Content starts

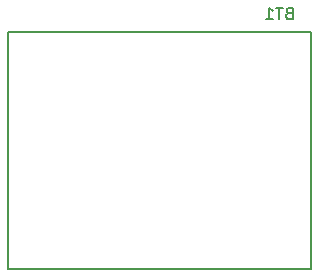
<source format=gbo>
G04 #@! TF.FileFunction,Legend,Bot*
%FSLAX46Y46*%
G04 Gerber Fmt 4.6, Leading zero omitted, Abs format (unit mm)*
G04 Created by KiCad (PCBNEW 4.0.2-stable) date 2016 May 30, Monday 20:39:18*
%MOMM*%
G01*
G04 APERTURE LIST*
%ADD10C,0.100000*%
%ADD11C,0.150000*%
G04 APERTURE END LIST*
D10*
D11*
X159866000Y-95526000D02*
X134266000Y-95526000D01*
X134266000Y-95526000D02*
X134266000Y-115526000D01*
X134266000Y-115526000D02*
X159866000Y-115526000D01*
X159866000Y-115526000D02*
X159866000Y-95526000D01*
X158011714Y-93908571D02*
X157868857Y-93956190D01*
X157821238Y-94003810D01*
X157773619Y-94099048D01*
X157773619Y-94241905D01*
X157821238Y-94337143D01*
X157868857Y-94384762D01*
X157964095Y-94432381D01*
X158345048Y-94432381D01*
X158345048Y-93432381D01*
X158011714Y-93432381D01*
X157916476Y-93480000D01*
X157868857Y-93527619D01*
X157821238Y-93622857D01*
X157821238Y-93718095D01*
X157868857Y-93813333D01*
X157916476Y-93860952D01*
X158011714Y-93908571D01*
X158345048Y-93908571D01*
X157487905Y-93432381D02*
X156916476Y-93432381D01*
X157202191Y-94432381D02*
X157202191Y-93432381D01*
X156059333Y-94432381D02*
X156630762Y-94432381D01*
X156345048Y-94432381D02*
X156345048Y-93432381D01*
X156440286Y-93575238D01*
X156535524Y-93670476D01*
X156630762Y-93718095D01*
M02*

</source>
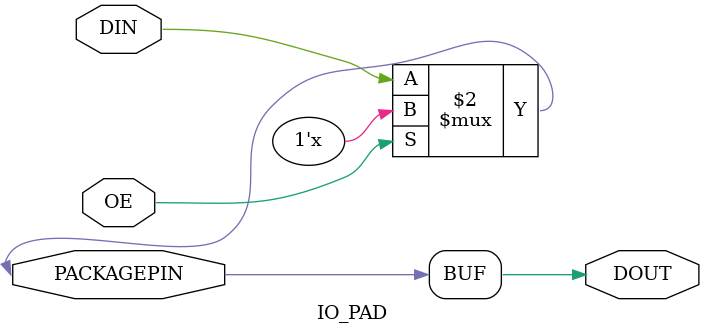
<source format=v>
`timescale 10ps/1ps 
module IO_PAD ( 
	PACKAGEPIN,
 	DOUT,
	DIN,
	OE	   	
 ); 

parameter PULLUP = 1'b0; // by default the IO will have NO pullup, 
			//  this parameter is used only on bank 0, 1, and 2. Will be ignored when it is placed at bank 3
parameter IO_STANDARD = "SB_LVCMOS"; 
				// bank 0,1,2 supports SB_LVCMOS standard only 
				// bank 3 supports :SB_LVCMOS,SB_SSTL2_CLASS_2, SB_SSTL2_CLASS_1, SB_SSTL18_FULL, SB_SSTL18_HALF

input 	DIN;            // Data from core to PAD  
input 	OE;		// Output Data Enable (tristate) 
output 	DOUT;           // Data from PAD to core 
inout 	PACKAGEPIN; 	//' User's package pin - 'PAD' output

assign PACKAGEPIN = (~OE)? DIN : 1'bz;
assign DOUT       = PACKAGEPIN ;


endmodule   //IO_PAD 

</source>
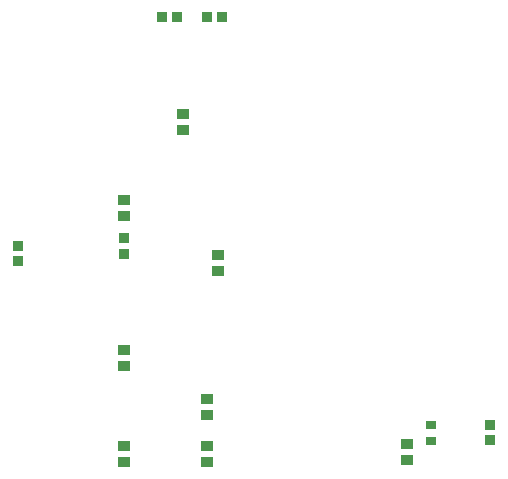
<source format=gbp>
G04*
G04 #@! TF.GenerationSoftware,Altium Limited,Altium Designer,20.2.3 (150)*
G04*
G04 Layer_Color=128*
%FSLAX25Y25*%
%MOIN*%
G70*
G04*
G04 #@! TF.SameCoordinates,03438412-7A25-4BEF-A10F-2466806E8FA3*
G04*
G04*
G04 #@! TF.FilePolarity,Positive*
G04*
G01*
G75*
%ADD52R,0.03740X0.03347*%
%ADD53R,0.03937X0.03543*%
%ADD54R,0.03543X0.03150*%
%ADD55R,0.03347X0.03740*%
D52*
X206842Y292866D02*
D03*
Y297984D02*
D03*
X242276Y300543D02*
D03*
Y295425D02*
D03*
X364323Y238339D02*
D03*
Y233221D02*
D03*
D53*
X242276Y313142D02*
D03*
Y307827D02*
D03*
X273772Y289520D02*
D03*
Y294835D02*
D03*
X261961Y342079D02*
D03*
Y336764D02*
D03*
X336764Y226528D02*
D03*
Y231842D02*
D03*
X242276Y225839D02*
D03*
Y231153D02*
D03*
Y258024D02*
D03*
Y263339D02*
D03*
X269835Y225839D02*
D03*
Y231153D02*
D03*
Y246902D02*
D03*
Y241587D02*
D03*
D54*
X344638Y232827D02*
D03*
Y238339D02*
D03*
D55*
X254874Y374165D02*
D03*
X259992D02*
D03*
X269835D02*
D03*
X274953D02*
D03*
M02*

</source>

Content ends

* _What the task asks_: Reproduce each line of the records in which "DOUT" appears.

* _Reply_:
 	DOUT,
output 	DOUT;           // Data from PAD to core 
assign DOUT       = PACKAGEPIN ;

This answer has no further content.